Unfortunately though, this doesn’t happen very often anymore, and in this article we’ll explain why that is.
Why keyword data is no longer passed through
Attributer (and all other analytics tools) use the ‘Referrer’ to help figure out where someone has come from when they land on your site.
If you’ve never heard of it before, the Referrer is a little bit of information passed by the browser that basically says ‘This person’s previous page was google.com’
If you do a Google search, you’ll notice that the search terms you use are in the URL when you land on the results page. See the below example when I search for ‘f1 results’:
So when someone clicked through to your website from a search result, the referring URL (the ‘Referrer’) used to contain the keyword they searched for. Analytics tools would then extract this information and show it to you in reports.
However, as part of the change to the HTTPS protocol (which was the change where all websites had to have an SSL certificate and where your website moved to https://yourwebsite.com rather than http://yourwebsite.com), this referring URL got ‘downgraded’ and no longer contained the keyword data.

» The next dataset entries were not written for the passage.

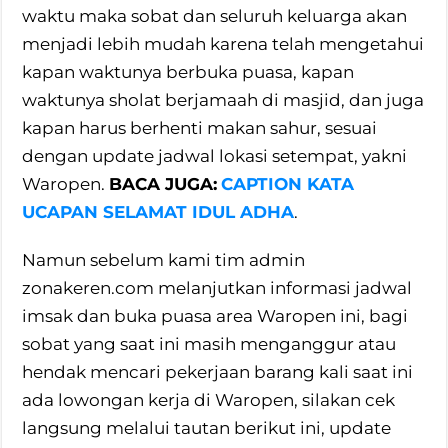
waktu maka sobat dan seluruh keluarga akan
menjadi lebih mudah karena telah mengetahui
kapan waktunya berbuka puasa, kapan
waktunya sholat berjamaah di masjid, dan juga
kapan harus berhenti makan sahur, sesuai
dengan update jadwal lokasi setempat, yakni
Waropen.
BACA JUGA:
CAPTION KATA
UCAPAN SELAMAT IDUL ADHA
.
Namun sebelum kami tim admin
zonakeren.com melanjutkan informasi jadwal
imsak dan buka puasa area Waropen ini, bagi
sobat yang saat ini masih menganggur atau
hendak mencari pekerjaan barang kali saat ini
ada lowongan kerja di Waropen, silakan cek
langsung melalui tautan berikut ini, update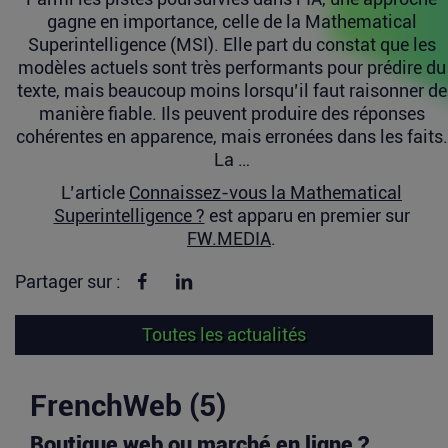
gagne en importance, celle de la Mathematical
Superintelligence (MSI). Elle part du constat que les
modèles actuels sont très performants pour prédire du
texte, mais beaucoup moins lorsqu’il faut raisonner de
manière fiable. Ils peuvent produire des réponses
cohérentes en apparence, mais erronées dans les faits.
La …
L’article
Connaissez-vous la Mathematical
Superintelligence ?
est apparu en premier sur
FW.MEDIA
.
Partager sur Facebook
Partager sur linkedin
Partager sur :
Toutes les actualités
FrenchWeb (5)
Boutique web ou marché en ligne ?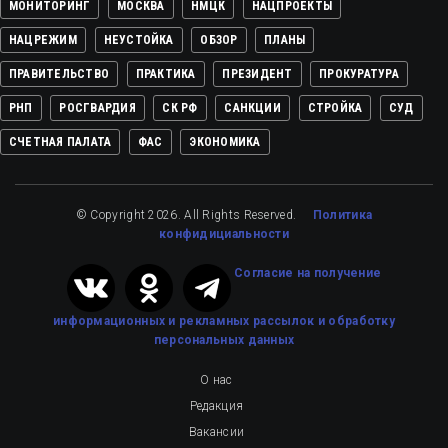
МОНИТОРИНГ
МОСКВА
НМЦК
НАЦПРОЕКТЫ
НАЦРЕЖИМ
НЕУСТОЙКА
ОБЗОР
ПЛАНЫ
ПРАВИТЕЛЬСТВО
ПРАКТИКА
ПРЕЗИДЕНТ
ПРОКУРАТУРА
РНП
РОСГВАРДИЯ
СК РФ
САНКЦИИ
СТРОЙКА
СУД
СЧЕТНАЯ ПАЛАТА
ФАС
ЭКОНОМИКА
© Copyright 2026. All Rights Reserved.
Политика
конфидициальности
Cогласие на получение
информационных и рекламных рассылок
и обработку
персональных данных
О нас
Редакция
Вакансии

So when someone landed on your website, the referring URL was no longer ‘google.com/search?q=f1+results’ and was simply ‘google.com
This meant that analytics tools like Attributer, Google Analytics, etc., could no longer identify the keyword a person used to find your website.
When did this change happen
This change started happening in 2011, when Google announced all searches conducted by users signed in to their Google accounts would be done over HTTPS (which is the one where keyword data is not passed). Bing followed suit in 2015.

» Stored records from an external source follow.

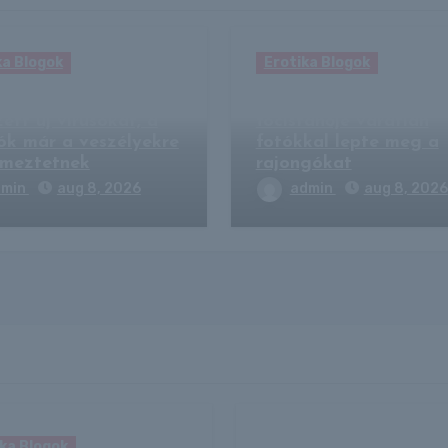
ka Blogok
Erotika Blogok
rséges intelligencia
A világ legszebb
ett új vírusokat, a
focistanője váratlan
ók már a veszélyekre
fotókkal lepte meg a
lmeztetnek
rajongókat
dmin
aug 8, 2026
admin
aug 8, 2026
ka Blogok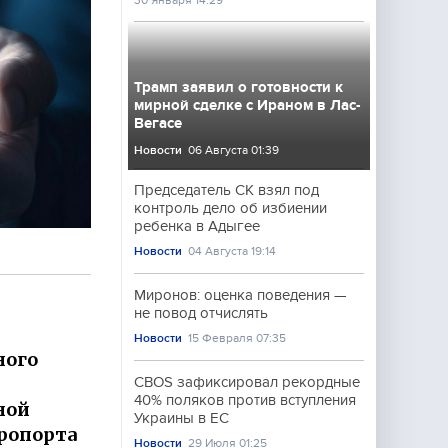
30 Января 14:29
Трамп заявил о готовности к
мирной сделке с Ираном в Лас-
Вегасе
Новости
06 Августа 01:39
Председатель СК взял под
контроль дело об избиении
ребенка в Адыгее
Новости
04 Августа 19:14
Миронов: оценка поведения —
не повод отчислять
Новости
15 Февраля 07:35
ного
CBOS зафиксировал рекордные
40% поляков против вступления
ной
Украины в ЕС
эропорта
Новости
29 Июля 01:25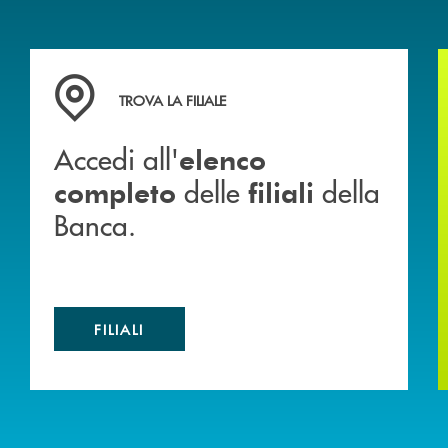
 mutuo
Accedi all' elenco completo delle filiali della Banca.
TROVA LA FILIALE
Accedi all'
elenco
delle
della
completo
filiali
Banca.
FILIALI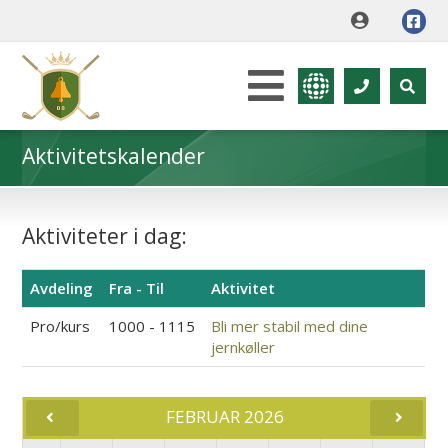
Aktivitetskalender
Aktiviteter i dag:
Avdeling
Fra - Til
Aktivitet
Pro/kurs
1000 - 1115
Bli mer stabil med dine
jernkøller
FEBRUAR 2026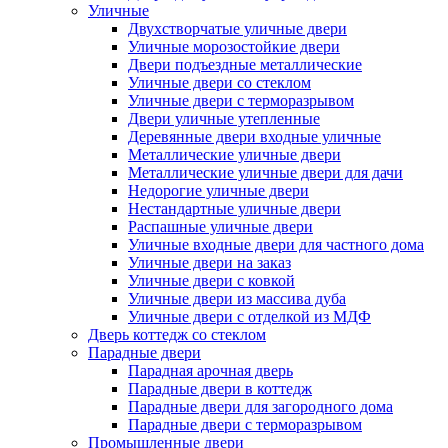
Уличные
Двухстворчатые уличные двери
Уличные морозостойкие двери
Двери подъездные металлические
Уличные двери со стеклом
Уличные двери с терморазрывом
Двери уличные утепленные
Деревянные двери входные уличные
Металлические уличные двери
Металлические уличные двери для дачи
Недорогие уличные двери
Нестандартные уличные двери
Распашные уличные двери
Уличные входные двери для частного дома
Уличные двери на заказ
Уличные двери с ковкой
Уличные двери из массива дуба
Уличные двери с отделкой из МДФ
Дверь коттедж со стеклом
Парадные двери
Парадная арочная дверь
Парадные двери в коттедж
Парадные двери для загородного дома
Парадные двери с терморазрывом
Промышленные двери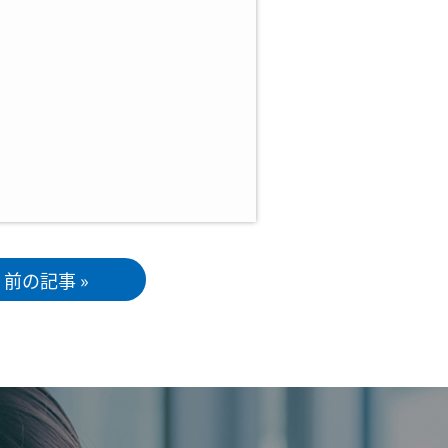
前の記事 »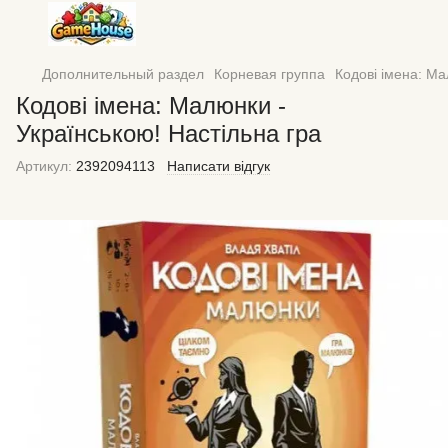
Дополнительный раздел
Корневая группа
Кодові імена: Ма
Кодові імена: Малюнки -
Українською! Настільна гра
Артикул:
2392094113
Написати відгук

What does this ultimately mean for me
Ultimately, it means that for the vast majority of your leads, you will not get any keyword data and will instead get ‘None’ in the Channel Drilldown 3 field when a lead comes from organic search.
This isn’t just limited to Attributer though. All analytics tool (including Google Analytics face the same limitation.
As an example, see the screenshot below from Google Analytics 3 where the vast majority of searches to the site (96% have no keyword data).
It’s even to the point now where when Google released the latest version of Google Analytics (known as Google Analytics 4), they got rid of the keyword report because it was essentially useless.